Passage shown:
»»

On August 14, 2018, Netflix renewed the series for a second season. The second season launched on September 20, 2019, and features seven episodes. Al Edgington, Joe LaBracio, Scott Weintrob, and Jeremy Finn returned as executive producers.

==Premise==
In each episode, there are three sleeper cars going up against one supercar in a quarter-mile drag race. The winners of each episode get to move on to the championship race at the end of the season.

Supercars include a Lamborghini Aventador, Lamborghini Huracán, Ford GT, Ferrari 458, Ferrari 488, Dodge Viper, McLaren MP4, McLaren 675LT, McLaren 650S, and McLaren 720S.

==Episodes==
===Series overview===

Supercars are in bold.

««

Data listing:

»»

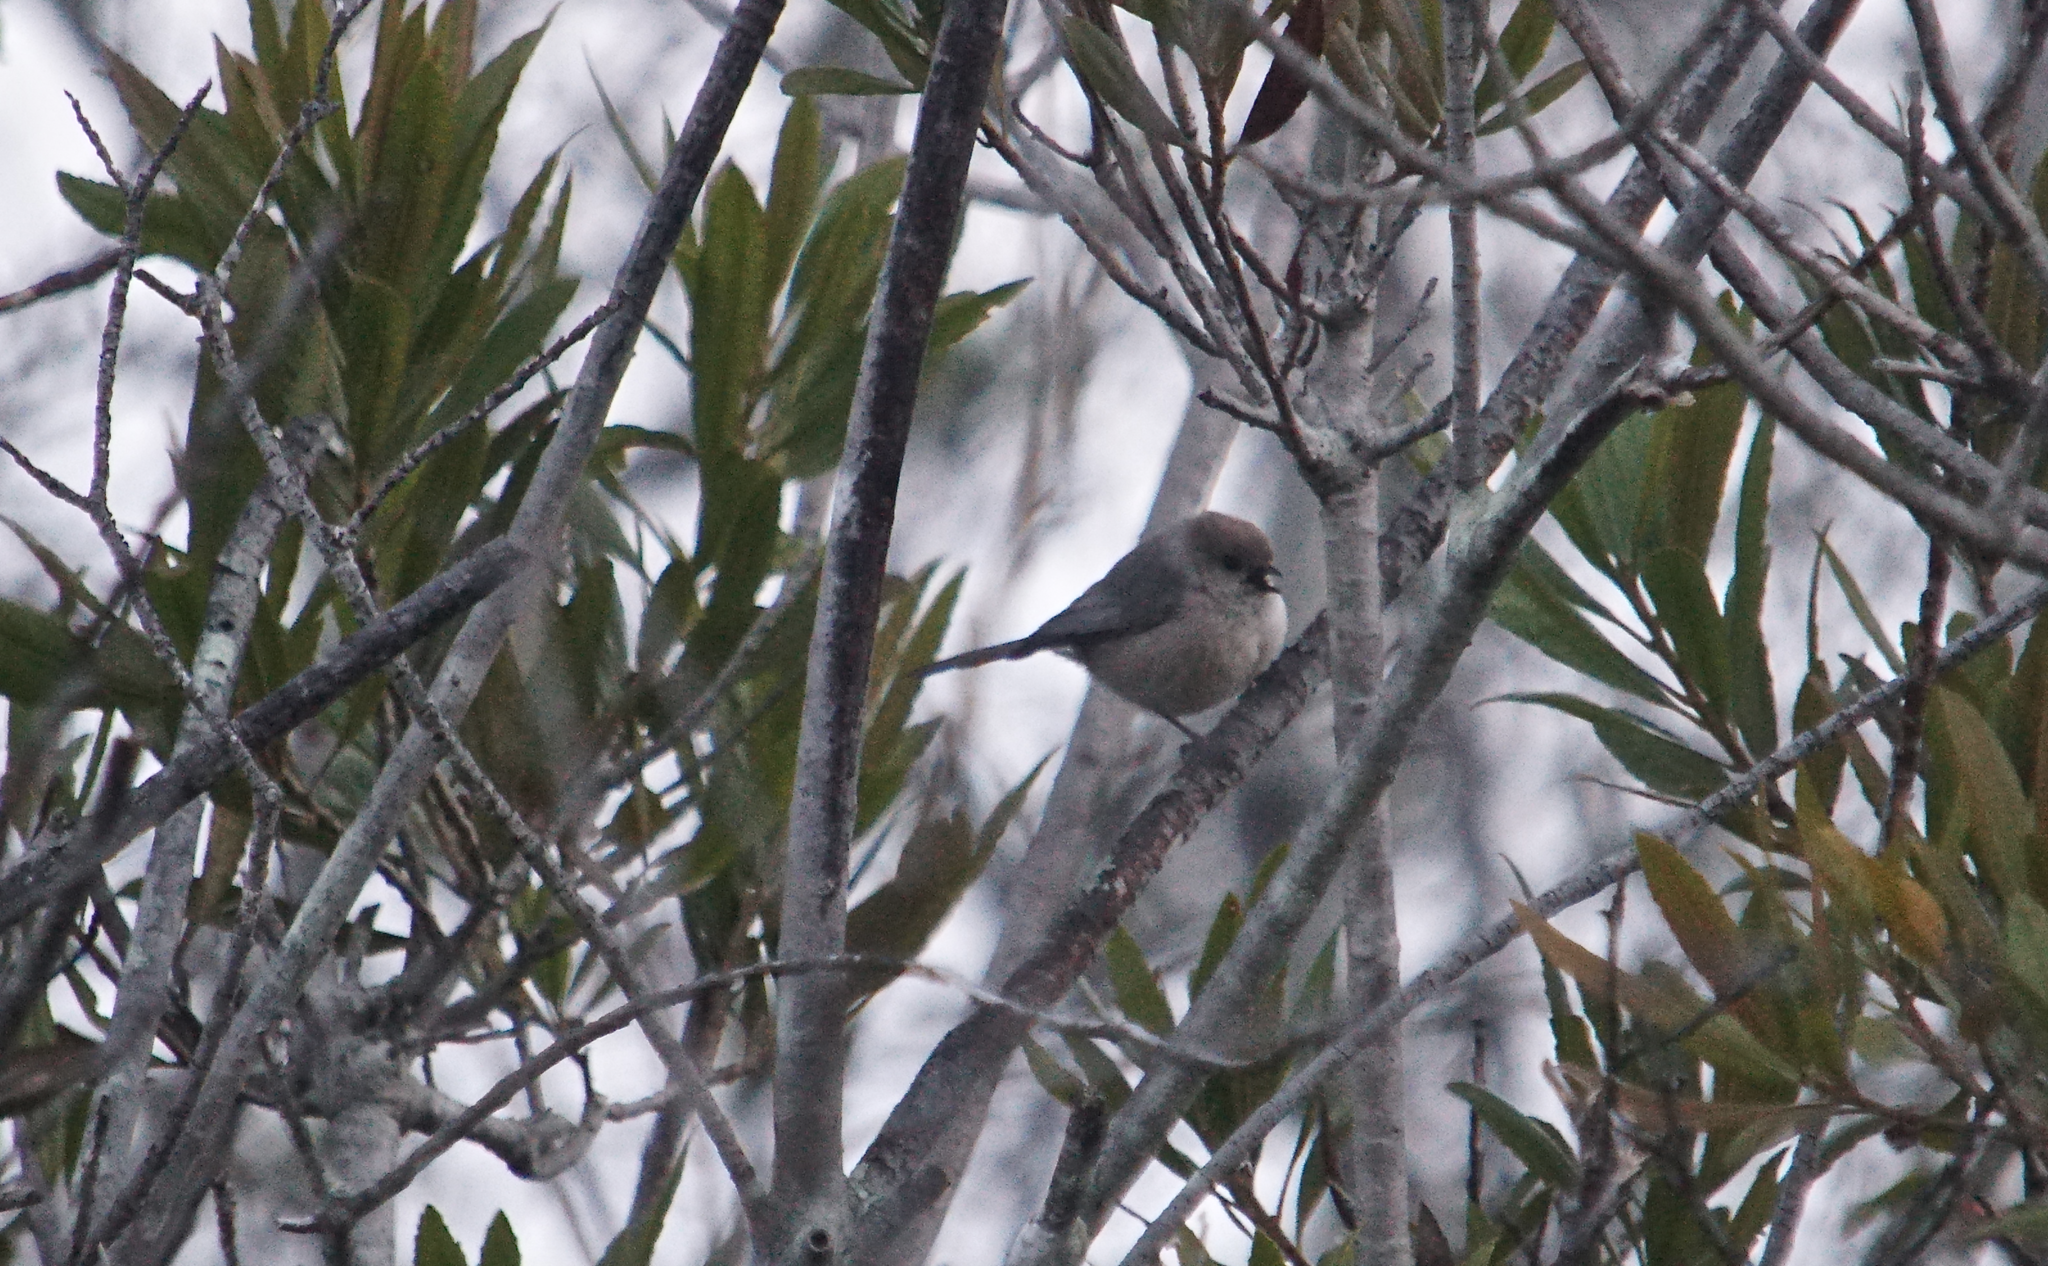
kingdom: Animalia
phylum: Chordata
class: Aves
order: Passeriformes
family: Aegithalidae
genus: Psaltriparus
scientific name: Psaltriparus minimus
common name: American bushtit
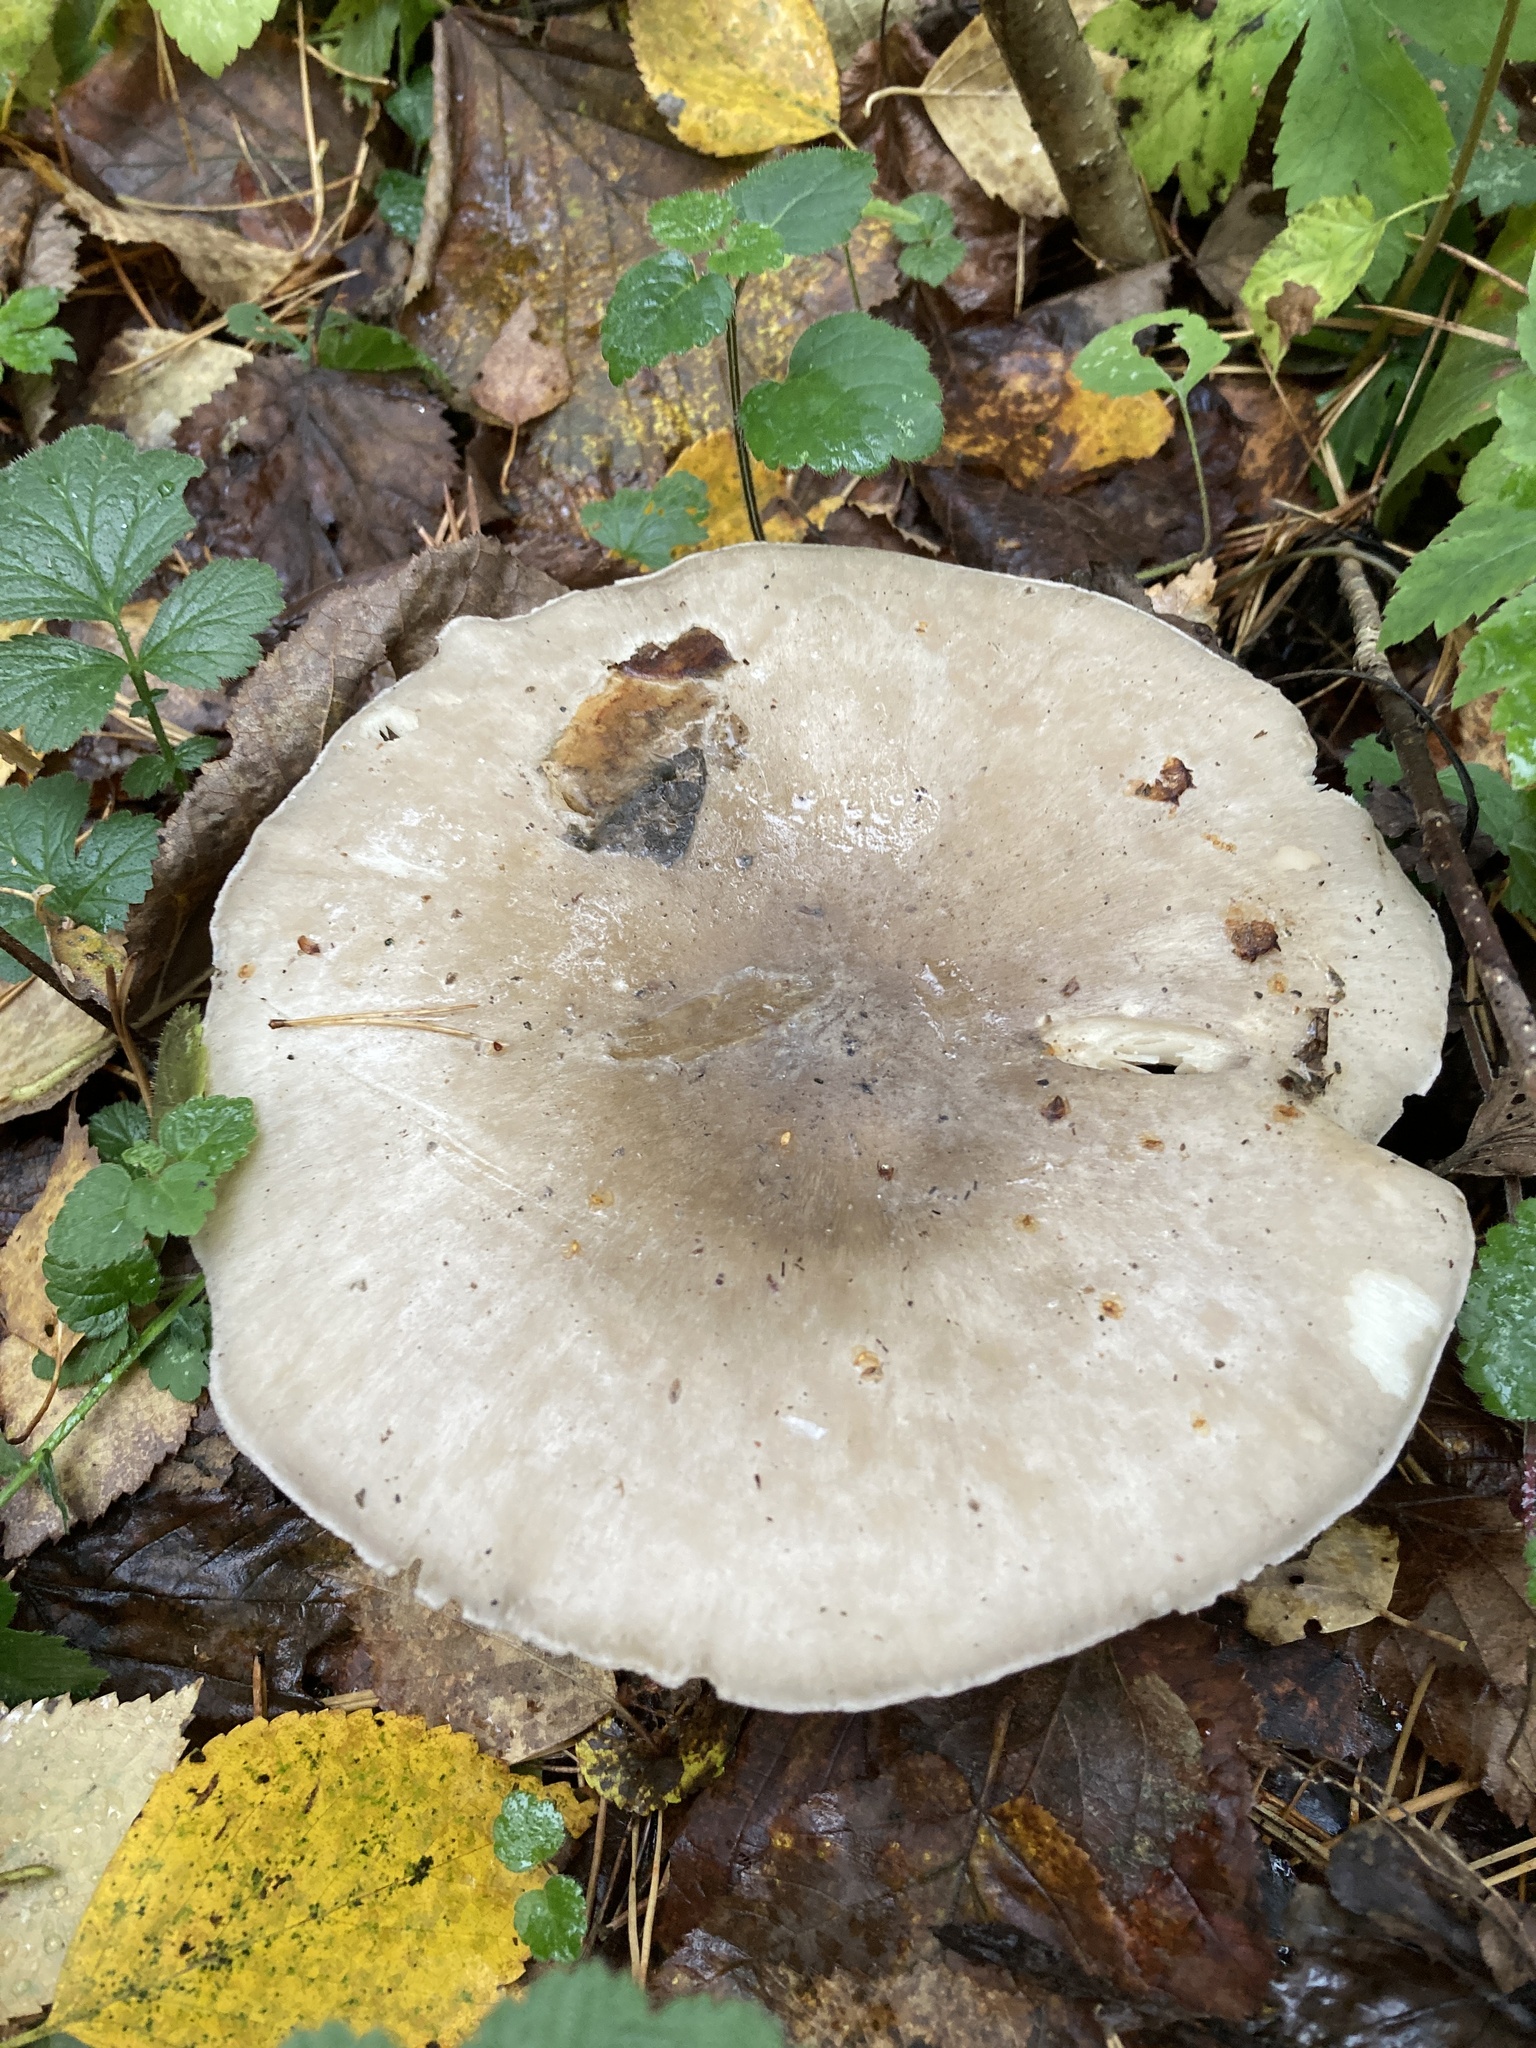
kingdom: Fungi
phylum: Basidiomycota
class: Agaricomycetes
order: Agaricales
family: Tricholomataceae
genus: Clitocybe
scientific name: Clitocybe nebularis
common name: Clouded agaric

««

In two sentences, summarize the passage above about the drag-racing series.

Answer space:
Netflix renewed the series on August 14, 2018, for a second season of seven episodes that launched on September 20, 2019, with Al Edgington, Joe LaBracio, Scott Weintrob, and Jeremy Finn returning as executive producers. Each episode pits three sleeper cars against one supercar in a quarter-mile drag race, and the winners move on to a championship race at the end of the season.